7. On a careful consideration of the submissions, we notice that the same Commissioner, Hyderabad in another identical case of M/s. Sundaram Silk Mills had set aside the redemption fine of 1 lakh and had reduced the penalty from Rs.25,000/- to Rs.2,000/- The Revenue was aggrieved with the said order and had filed the appeal in E/1982/98 which was dismissed by final order No.106/2001 by upholding the Commissioner's order. The findings noted by the Tribunal in para 3 & 4 is noted below:-

"On a careful consideration of these submissions, we notice that the Asstt. Commissioner himself has noted that the inputs is grey cloth and it was exempted from duty. The violation was with regard to non-entry in R.G.1 register timely. The Commissioner has noted that the goods cannot be confiscated and set aside the redemption fine of Rs.1,00,000/- Noting that it was only a minor discrepancy in maintenance of accounts he reduced the penalty amount of Rs.25,000/-. We notice that for the purpose of non-maintenance of accounts and proper entries in R.G.1 register, Rule 226 lays down maximum penalty of Rs.2,000/- This view has been expressed by the above cited judgment. Therefore, the view taken by the Commissioner to set aside the confiscation of fine is upheld and the contention of the assessee in cross appeal to reduce the penalty of Rs.2,000/- is accepted. The Commissioner's order is modified accordingly.
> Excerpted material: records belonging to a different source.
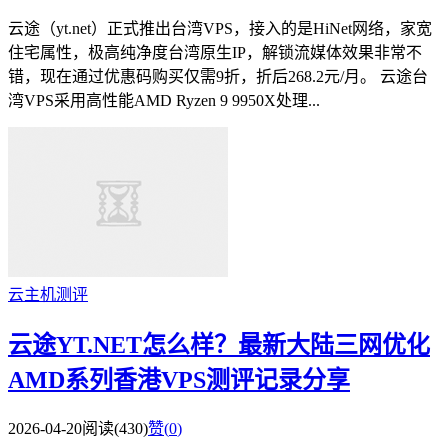
云途（yt.net）正式推出台湾VPS，接入的是HiNet网络，家宽
住宅属性，极高纯净度台湾原生IP，解锁流媒体效果非常不
错，现在通过优惠码购买仅需9折，折后268.2元/月。 云途台
湾VPS采用高性能AMD Ryzen 9 9950X处理...
云主机测评
云途YT.NET怎么样？最新大陆三网优化
AMD系列香港VPS测评记录分享
2026-04-20
阅读(430)
赞(
0
)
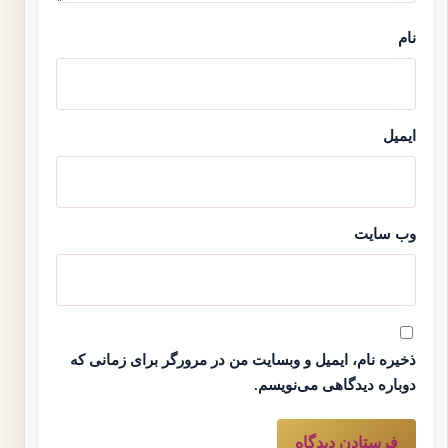
نام
ایمیل
وب‌ سایت
ذخیره نام، ایمیل و وبسایت من در مرورگر برای زمانی که
دوباره دیدگاهی می‌نویسم.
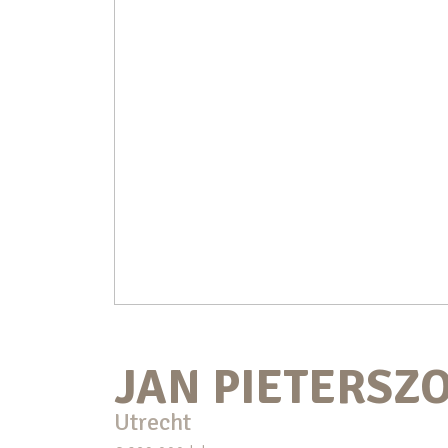
JAN PIETERSZ
Utrecht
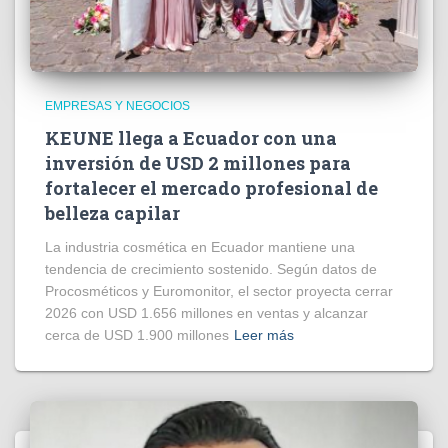
EMPRESAS Y NEGOCIOS
KEUNE llega a Ecuador con una
inversión de USD 2 millones para
fortalecer el mercado profesional de
belleza capilar
La industria cosmética en Ecuador mantiene una
tendencia de crecimiento sostenido. Según datos de
Procosméticos y Euromonitor, el sector proyecta cerrar
2026 con USD 1.656 millones en ventas y alcanzar
cerca de USD 1.900 millones
Leer más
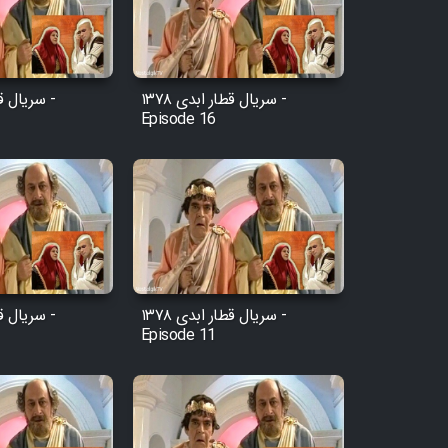
سریال قطار ابدی ۱۳۷۸ -
Episode 16
سریال قطار ابدی ۱۳۷۸ -
Episode 11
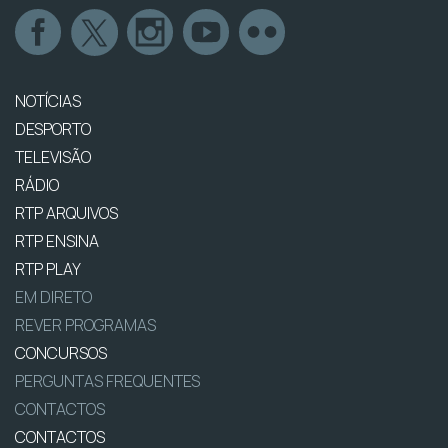
NOTÍCIAS
DESPORTO
TELEVISÃO
RÁDIO
RTP ARQUIVOS
RTP ENSINA
RTP PLAY
EM DIRETO
REVER PROGRAMAS
CONCURSOS
PERGUNTAS FREQUENTES
CONTACTOS
CONTACTOS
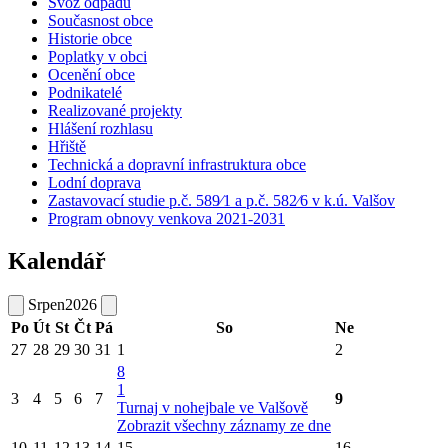
Svoz odpadu
Současnost obce
Historie obce
Poplatky v obci
Ocenění obce
Podnikatelé
Realizované projekty
Hlášení rozhlasu
Hřiště
Technická a dopravní infrastruktura obce
Lodní doprava
Zastavovací studie p.č. 589⁄1 a p.č. 582⁄6 v k.ú. Valšov
Program obnovy venkova 2021-2031
Kalendář
Srpen
2026
Po
Út
St
Čt
Pá
So
Ne
27
28
29
30
31
1
2
8
1
3
4
5
6
7
9
Turnaj v nohejbale ve Valšově
Zobrazit všechny záznamy ze dne
10
11
12
13
14
15
16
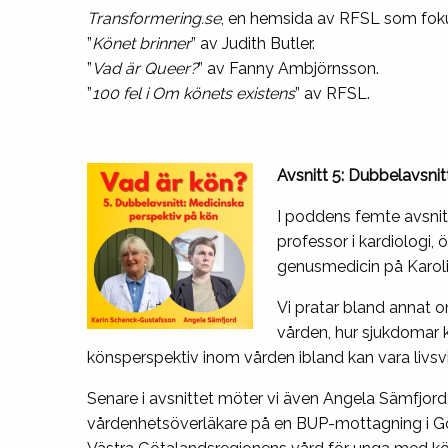
Transformering.se
, en hemsida av RFSL som fokus
”
Könet brinner
” av Judith Butler.
”
Vad är Queer?
” av Fanny Ambjörnsson.
”
100 fel i Om könets existens
” av RFSL.
Avsnitt 5: Dubbelavsni
I poddens femte avsnit
professor i kardiologi,
genusmedicin på Karolin
Vi pratar bland annat o
vården, hur sjukdomar k
könsperspektiv inom vården ibland kan vara livsvik
Senare i avsnittet möter vi även Angela Sämfjor
vårdenhetsöverläkare på en BUP-mottagning i Gö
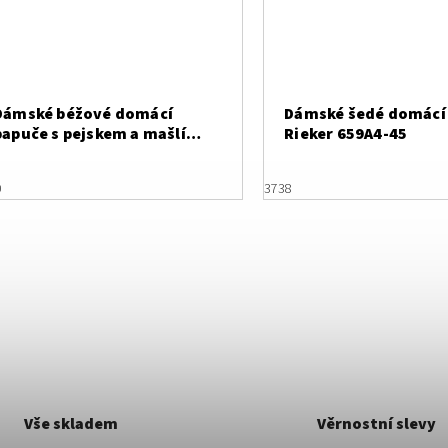
Dámské béžové domácí
Dámské šedé domácí
papuče s pejskem a mašlí
Rieker 659A4-45
Z32579X
0
37
38
Vše skladem
Věrnostní slevy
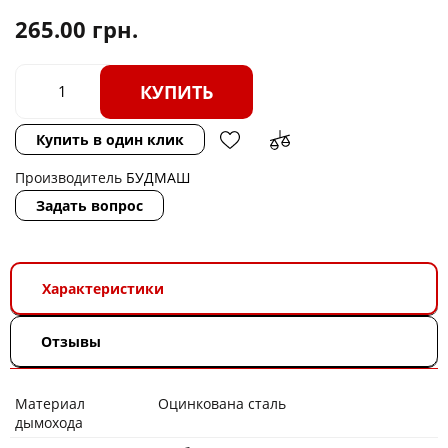
265.00
грн.
КУПИТЬ
Купить в один клик
Производитель
БУДМАШ
Задать вопрос
Характеристики
Отзывы
Материал
Оцинкована сталь
дымохода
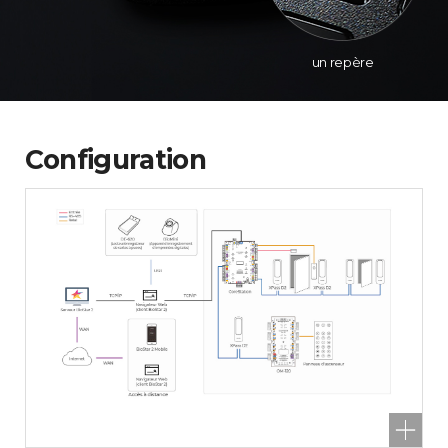
un repère
Configuration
The Revenue appeal is rejected. The Cross Appeal is allowed by modifying the Commissioner (Appeals) order by reducing the penalty of Rs.2,000/- (Rupees two thousand only)."

8. We notice that in this case, the Commissioner has not taken a consistent view but has confirmed the redemption fine of Rs.1 lakh but had given relief only on penalty. We notice that the earlier order of the Commissioner in Sundar Silk Milks Pvt. Ltd. was challenged by the Revenue and the Tribunal's by its final order No.106/2000 dated 5.1.2000 has dismissed the Revenue's appeal and the ratio of the judgment in the case of CC Vs. Sundar Mills Pvt. Ltd. is applicable to the present case. Further, the judgments of the High Court of Andhra Pradesh in the case of Southern Steel Ltd. (supra) also supports the appellant's case. Applying the ratio of these judgments we hold that no seizure of the inputs can be ordered and confiscation ordered is not proper in terms of Section 173(Q). In view of the these two judgments, the Bench is of the considered opinion that appellants have made out a case on merits and hence the impugned order in so far as the imposition of redemption fine of Rs.1 lakh is set aside by confirming the penalty of Rs.2,000/- which is not challenged before us. The appeal is disposed off accordingly.